Work required:
Copy every line below. Do not alter any of them.
<<<<
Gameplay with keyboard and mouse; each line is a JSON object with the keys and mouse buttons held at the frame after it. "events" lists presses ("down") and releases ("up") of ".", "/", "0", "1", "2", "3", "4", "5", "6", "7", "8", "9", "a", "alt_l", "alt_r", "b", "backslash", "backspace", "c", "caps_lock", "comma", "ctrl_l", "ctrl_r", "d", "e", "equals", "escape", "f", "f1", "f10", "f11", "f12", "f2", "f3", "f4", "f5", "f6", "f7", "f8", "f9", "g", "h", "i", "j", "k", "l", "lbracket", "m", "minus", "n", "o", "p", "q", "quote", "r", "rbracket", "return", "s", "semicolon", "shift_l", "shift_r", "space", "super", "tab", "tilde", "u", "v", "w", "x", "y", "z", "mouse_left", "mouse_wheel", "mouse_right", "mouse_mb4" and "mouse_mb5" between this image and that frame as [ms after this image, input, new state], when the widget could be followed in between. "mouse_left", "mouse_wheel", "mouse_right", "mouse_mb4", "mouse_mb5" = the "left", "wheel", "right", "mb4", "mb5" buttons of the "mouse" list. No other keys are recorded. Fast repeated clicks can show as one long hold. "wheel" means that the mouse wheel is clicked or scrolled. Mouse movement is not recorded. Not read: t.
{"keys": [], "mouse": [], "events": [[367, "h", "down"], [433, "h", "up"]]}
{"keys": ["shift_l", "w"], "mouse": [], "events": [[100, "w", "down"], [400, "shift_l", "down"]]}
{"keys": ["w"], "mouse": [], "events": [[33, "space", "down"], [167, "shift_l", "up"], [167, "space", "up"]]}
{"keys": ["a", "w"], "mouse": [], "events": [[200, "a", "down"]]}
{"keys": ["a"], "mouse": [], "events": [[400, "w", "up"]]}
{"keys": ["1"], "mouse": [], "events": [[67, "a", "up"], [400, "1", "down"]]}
>>>>
Worked solution:
Gameplay with keyboard and mouse; each line is a JSON object with the keys and mouse buttons held at the frame after it. "events" lists presses ("down") and releases ("up") of ".", "/", "0", "1", "2", "3", "4", "5", "6", "7", "8", "9", "a", "alt_l", "alt_r", "b", "backslash", "backspace", "c", "caps_lock", "comma", "ctrl_l", "ctrl_r", "d", "e", "equals", "escape", "f", "f1", "f10", "f11", "f12", "f2", "f3", "f4", "f5", "f6", "f7", "f8", "f9", "g", "h", "i", "j", "k", "l", "lbracket", "m", "minus", "n", "o", "p", "q", "quote", "r", "rbracket", "return", "s", "semicolon", "shift_l", "shift_r", "space", "super", "tab", "tilde", "u", "v", "w", "x", "y", "z", "mouse_left", "mouse_wheel", "mouse_right", "mouse_mb4" and "mouse_mb5" between this image and that frame as [ms after this image, input, new state], when the widget could be followed in between. "mouse_left", "mouse_wheel", "mouse_right", "mouse_mb4", "mouse_mb5" = the "left", "wheel", "right", "mb4", "mb5" buttons of the "mouse" list. No other keys are recorded. Fast repeated clicks can show as one long hold. "wheel" means that the mouse wheel is clicked or scrolled. Mouse movement is not recorded. Not read: t.
{"keys": [], "mouse": [], "events": [[367, "h", "down"], [433, "h", "up"]]}
{"keys": ["shift_l", "w"], "mouse": [], "events": [[100, "w", "down"], [400, "shift_l", "down"]]}
{"keys": ["w"], "mouse": [], "events": [[33, "space", "down"], [167, "shift_l", "up"], [167, "space", "up"]]}
{"keys": ["a", "w"], "mouse": [], "events": [[200, "a", "down"]]}
{"keys": ["a"], "mouse": [], "events": [[400, "w", "up"]]}
{"keys": ["1"], "mouse": [], "events": [[67, "a", "up"], [400, "1", "down"]]}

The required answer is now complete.